Online film investment is a really tricky area, and I commend IndieShares for trying to dot all the i’s and cross the t’s when it comes to their paperwork. Schwartz has a post in CinemaTech’s comments thread where he goes into a bit more detail about how the company is complying with SEC regulations. Although here again is something weird. The biggest variable in independent film — distribution — is barely addressed on the site. The company simply says it will try to secure distribution for the finished films What if it fails? From the FAQ:

The film’s management has a legal obligation to the preferred shareholders to secure the best sales or distribution deal. In the event that a film cannot be sold or distributed, management has the right to purchase the film from the preferred shareholders at fair market value. This ensures that the sales effort does not go on indefinitely.
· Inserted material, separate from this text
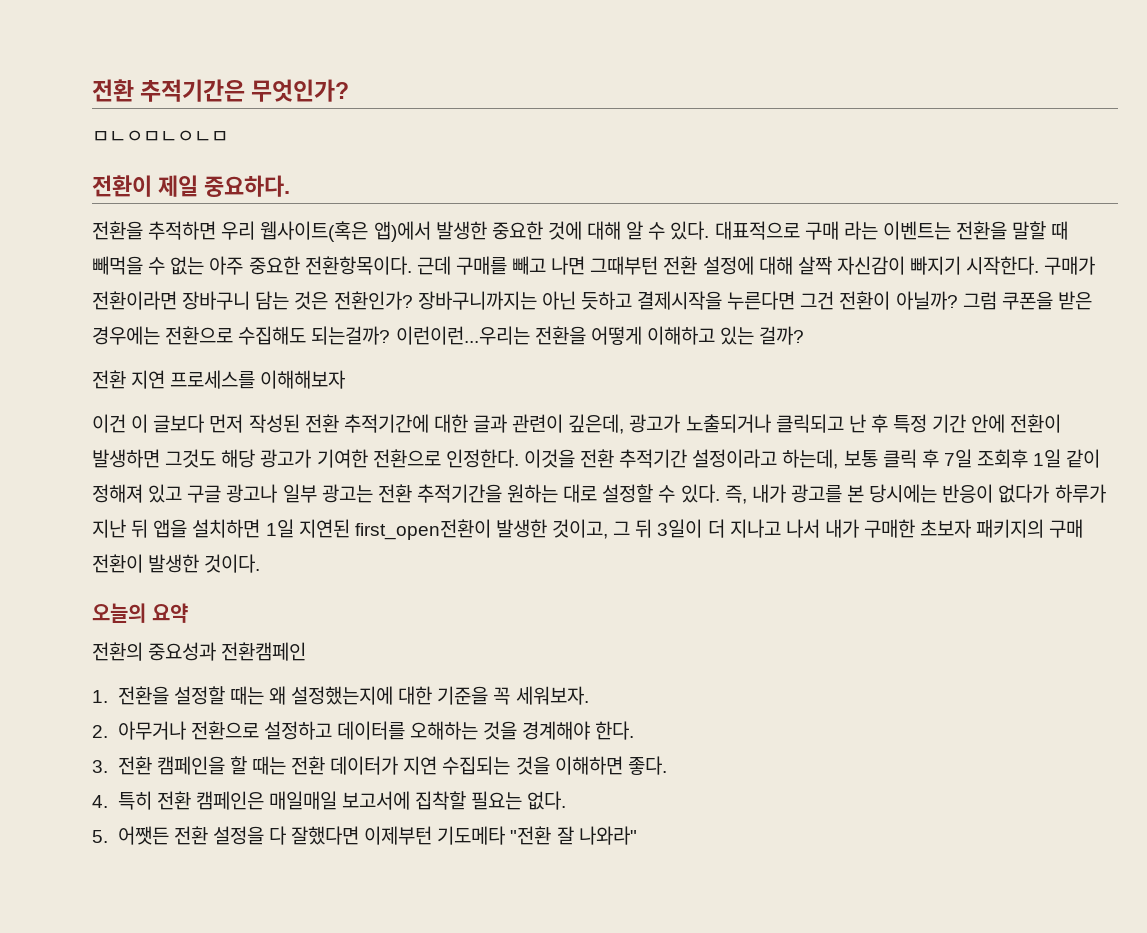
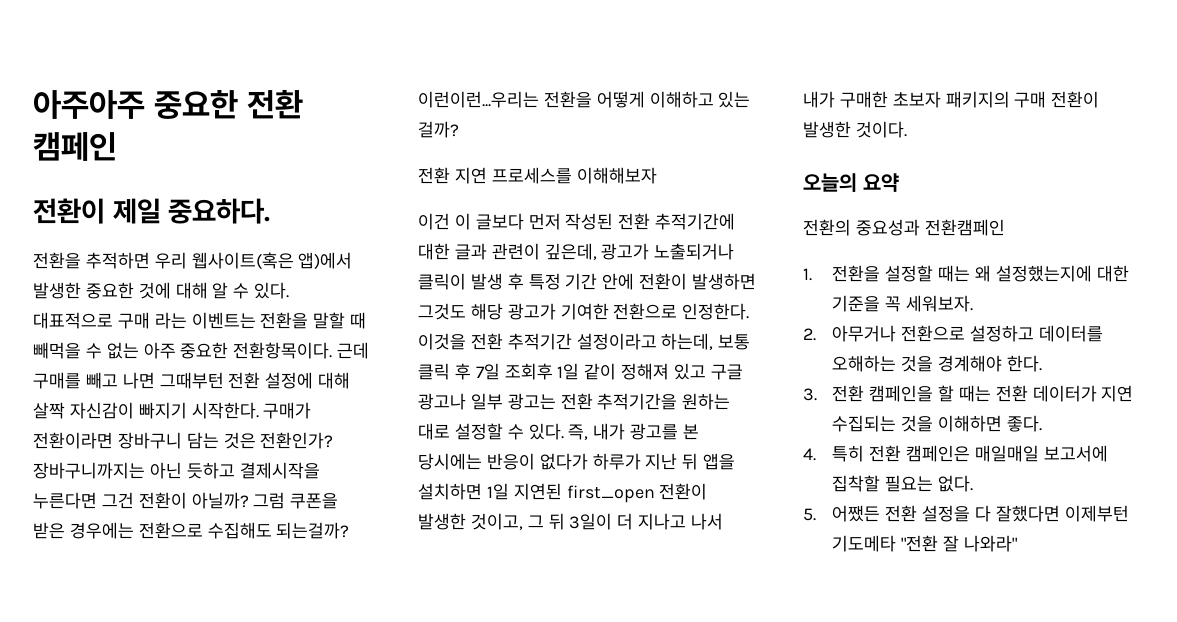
[92,79,350,102] [92,130,228,143] 전환 추적기간은 무엇인가? // ㅁㄴㅇㅁㄴㅇㄴㅁ -> [33,89,303,119] [33,132,117,161] 아주아주 중요한 전환 캠페인
[775,414,866,433] 클릭되고 난 -> [418,273,503,290] 클릭이 발생
[354,519,491,540] first_open전환이 -> [566,483,708,503] first_open 전환이
[117,826,169,845] 어쨋든 -> [832,505,881,522] 어쨌든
Potential investors, I got news for you — the “fair market value” of a film that, like the majority of independent films produced, is rejected by all distributors could be zero.

Finally, though, my beef with IndieShares revolves not around business issues but around what I see as its simplistic promotion of concepts like “democracy,” “It’s Your Movie,” and even “independent film” as a means of building a company around movies that don’t appear to have strong artistic identities. What independent film needs now is not another technocratic financing model, contest, or gimmick-y come-on (does anybody even remember any of the Project: Greenlight films?), but rather ways to build communities linking passionate creators with energized audiences based on shared values and specific interests. That and a saner distribution model that finds ways to cost-effectively place these films in front of these viewers. I don’t see IndieShares doing any of this.